As low Earth orbit becomes more congested and contested, attention is shifting toward AI-enabled systems that can fuse radar and orbital analytics to support faster threat detection.
California-based space tracking company LeoLabs is moving to address this shift with a new space domain awareness system designed for real-time monitoring and analysis.
Called Delta, the platform replaces the company’s earlier LeoGuard system and is built to deliver actionable insights for US and allied operators.

It combines a global radar network with a catalog of more than 26,000 objects, enabling persistent tracking and low-latency data delivery across an increasingly crowded orbital environment.
At its core, Delta uses AI-driven analytics to detect and prioritize events such as orbital maneuvers, proximity operations, and potential collisions, automating alerting and triage to reduce response times.
Responding to Growing Complexity in Orbit
LeoLabs frames the system as a response to the growing complexity of on-orbit activity.

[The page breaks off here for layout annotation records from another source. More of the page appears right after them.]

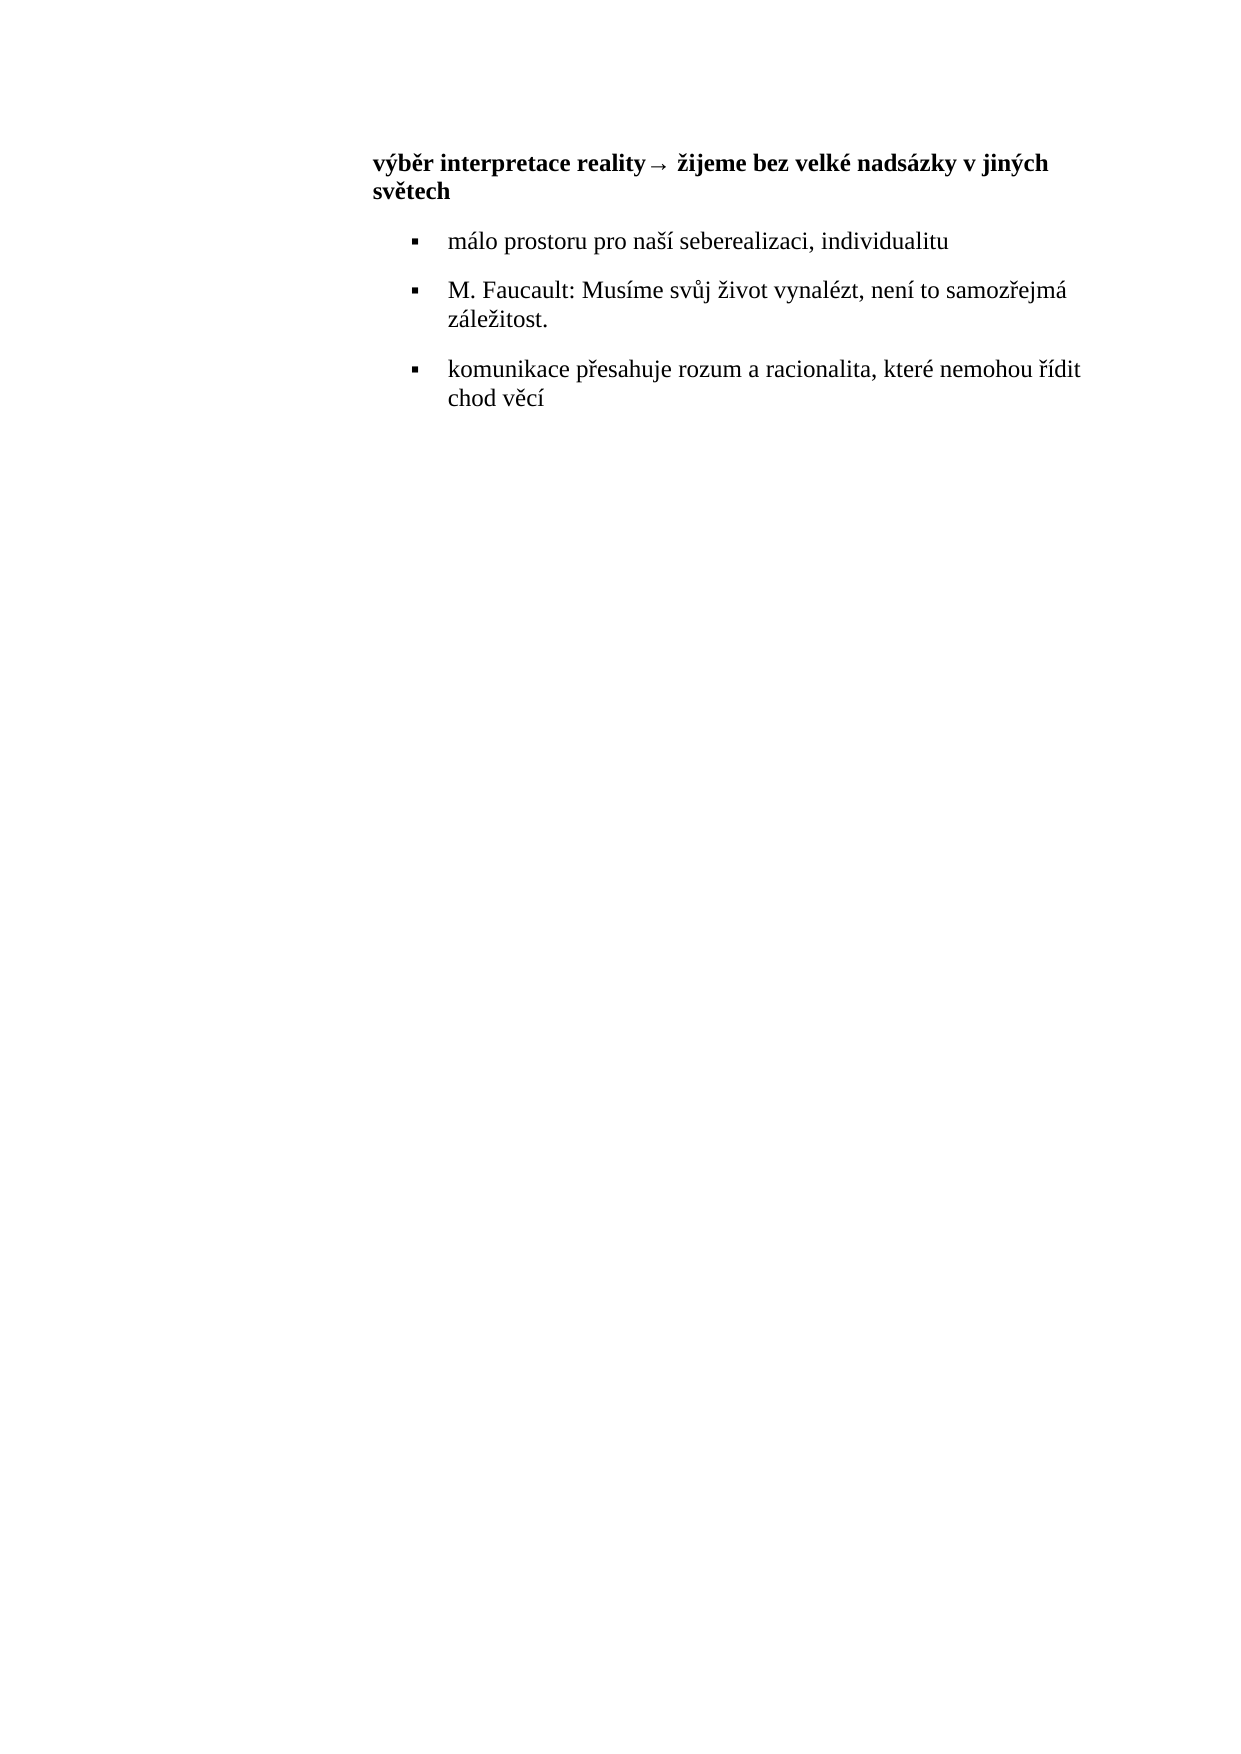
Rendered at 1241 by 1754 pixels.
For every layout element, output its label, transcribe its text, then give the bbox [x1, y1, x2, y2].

list málo prostoru pro naší seberealizaci, individualitu [410, 226, 1093, 255]
list výběr interpretace reality→ žijeme bez velké nadsázky v jiných světech [335, 148, 1093, 205]
list M. Faucault: Musíme svůj život vynalézt, není to samozřejmá záležitost. [410, 276, 1093, 333]
list komunikace přesahuje rozum a racionalita, které nemohou řídit chod věcí [410, 354, 1093, 411]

By translating large volumes of orbital data into actionable alerts, Delta is designed to help operators assess risks faster and respond more effectively.
“Today’s dynamic threats — from advanced proximity operations that mirror ‘dogfighting’ to obscured satellite deployments — require more than passive surveillance,” company CEO Tony Frazier said.
“With Delta, we’re giving US and allied operators the ability to not only see what’s happening in orbit, but to also understand what it means and act when it matters most.”
The rollout comes as AI becomes increasingly embedded in military space operations, with the US Space Force also simulating adversarial satellite behavior in training environments.